╭─ Bloque de texto
“En su nueva tierra, el muchacho cambió su apellido por
el de Corleone, a fin de mantener un lazo con su aldea natal. Aquél fue uno de
los pocos gestos sentimentales que el Don tendría en su vida”[1].
(Mario Puzo)
Hace
algún tiempo noté que en la biblioteca de mi padre (italiano, por supuesto),
había una materita pequeña que conservaba un manojo de tierra, y que sobre esa
tierra, como si de un astronauta se tratara, mi padre había clavado una bandera
de Italia. Siempre me pregunté por el significado de esa banderita. Lógicamente
pensé que el acto estaba relacionado con recordar, pues mi padre hace cincuenta
años que reside en este país. Cuando por
fin tuve el valor de preguntarle por esa bandera, mi papá querido me contó la
historia que la encubría. Cuando él salió su pueblo en 1963, decidió caminar
por última vez por su lugar, recorrer sus calles, recolectar los recuerdos de
infancia y guardarlos siempre en su memoria. Durante ese último paseo por su pueblo
natal, mi padre se detuvo y recogió un puñado de tierra de su suelo y se lo
metió al bolsillo. Desde entonces ha cargado con ese manojo de tierra que
existe, justamente, para recordar siempre su lugar.
╰─
Qué hacer:
**1)** Indica si cada afirmación coincide con el relato de la banderita y cita las palabras exactas que lo deciden: (a) el padre lleva cincuenta años viviendo en este país; (b) la bandera clavada en la tierra era de España; (c) el narrador preguntó por la bandera en cuanto la vio.
**2)** Según el relato de la banderita, ¿dónde guardó el padre el puñado de tierra cuando lo recogió?
**3)** Prosigue el relato de la banderita a partir de su última oración.
El listado no hace falta para nada de esto.
╭─ Datos disponibles
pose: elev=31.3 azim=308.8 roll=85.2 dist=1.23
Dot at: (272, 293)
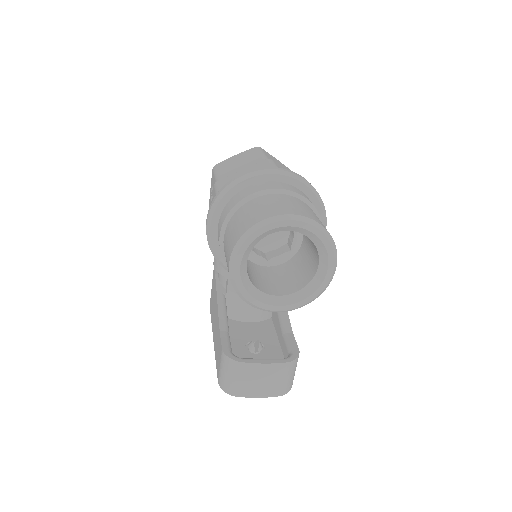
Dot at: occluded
╰─
Respuestas por tarea:
**1)**
(a) Sí: «mi padre hace cincuenta años que reside en este país».
(b) No: «mi padre había clavado una bandera de Italia».
(c) No: «Cuando por fin tuve el valor de preguntarle por esa bandera».

**2)** Se lo metió al bolsillo.

**3)**
En
sus temporales viajes de retorno, papá siempre buscó traer consigo más
recuerdos de su tierra natal. Siendo aficionado de la fotografía, siempre
intentó retratar aquellos lugares importantes para él. Por ejemplo, hoy en día
mi padre conserva una fotografía del panorama que se veía desde el balcón de la
casa de su madre. En la época en la que no existía ninguna clase de cámara
digital, mi papá tomó dos fotografías de ese panorama y las juntó, creando una
vista completa de ese paisaje tan querido. También, en algún rincón de su
estudio, conserva una foto de la iglesia de su pueblo, que hasta ahora se ha
conservado como el ícono de ese lugar, de ese pueblo italiano de provincia, tan
pequeño y tan desconocido, pero tan importante para mi querido padre.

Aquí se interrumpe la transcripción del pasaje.